BMO’s U.S. wealth management segment’s adjusted net income has actually declined by 46% since 2015. When you add this to BMO’s U.S. personal and commercial segment results, BMO’s U.S. retail earnings actually declined by almost 4% since 2013.
On top of this, TD has also done much better at growing its deposits. Deposit growth is very important, since it is not only a measure of the franchise’s strength (their ability to attract customers), but it also affects revenue growth.
Fast-growing deposits means the bank can also grow its assets faster (since banks lend out or invest deposits), which in turn means revenue that grows faster. This is exactly what has been happening. Since 2014 TD has grown its U.S. loans quarterly by a range of 9-16%. BMO has grown its U.S. loans by a range of 4-8%. Recently, BMO’s consumer loans have actually been shrinking.

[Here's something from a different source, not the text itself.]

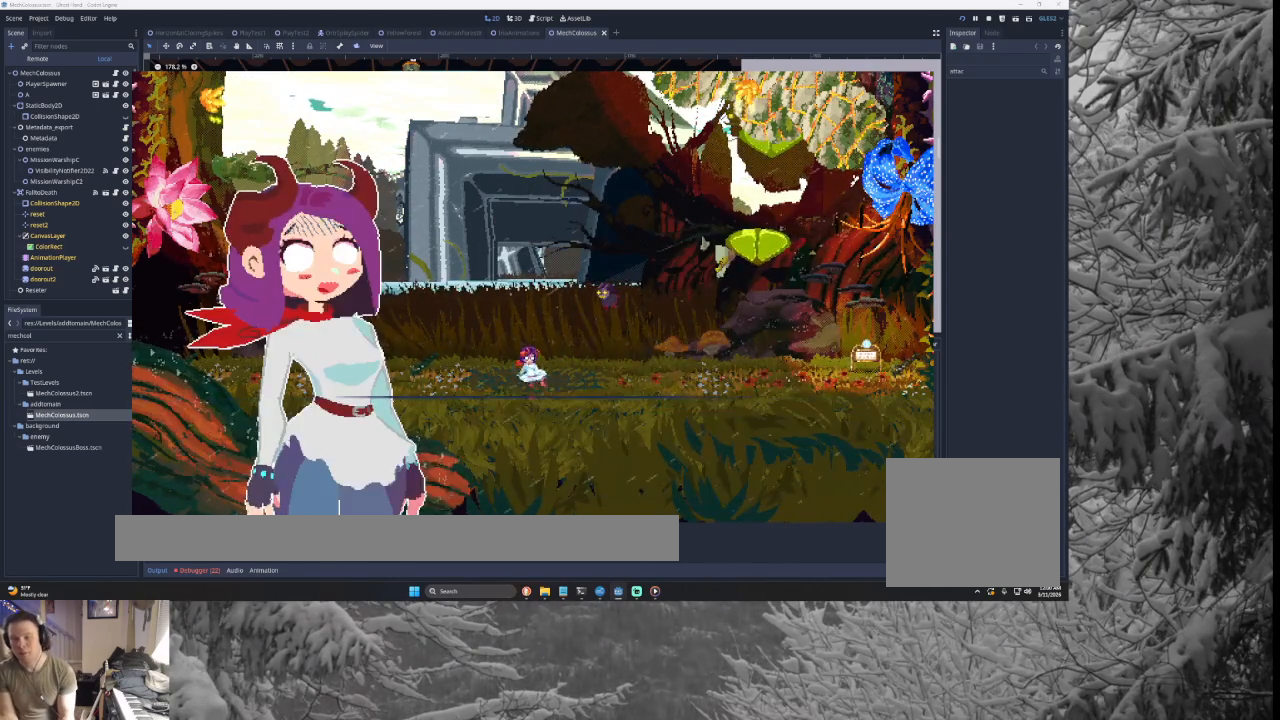
{"buttons": ["CROSS", "SQUARE"], "left_stick": "center", "right_stick": "center", "events": [[33, "SQUARE", "down"], [100, "SQUARE", "up"], [200, "SQUARE", "down"], [267, "SQUARE", "up"], [333, "SQUARE", "down"], [433, "SQUARE", "up"], [500, "SQUARE", "down"]]}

TD should be able to continue this outperformance
Firstly, TD’s continued loan growth should be supported by the fact that it operates in much stronger and less competitive area’s than BMO does. BMO is largely located in the U.S. Midwest with operations in states like Illinois, Wisconsin, and Indiana.
TD, on the other hand, is located primarily in the U.S. Northeast, and it also has a heavy presence in Florida. Location makes a big difference. TD has a heavy presence in New York State, which saw 5% GDP growth in the first half of 2015, and Florida, which saw 5.1% GDP growth during the same period. This is well above national average, which is true for nearly all the states TD operates in. Overall, TD operates in seven of the 10 wealthiest states.
TD is also currently located in five of the top 10 metropolitan areas in the U.S. (markets like New York City, Boston, and Miami), and these are all high-growth markets.
The Midwest, where BMO operates, is not only more economically challenged than TD’s operating area, but it is also more competitive. The U.S. Midwest, according to analysts at National Bank, is a very competitive landscape with many small community banks and credit unions.
For these reasons, TD is a far better play on the U.S. than BMO. As icing on the cake, TD’s segment is also larger, offering more exposure.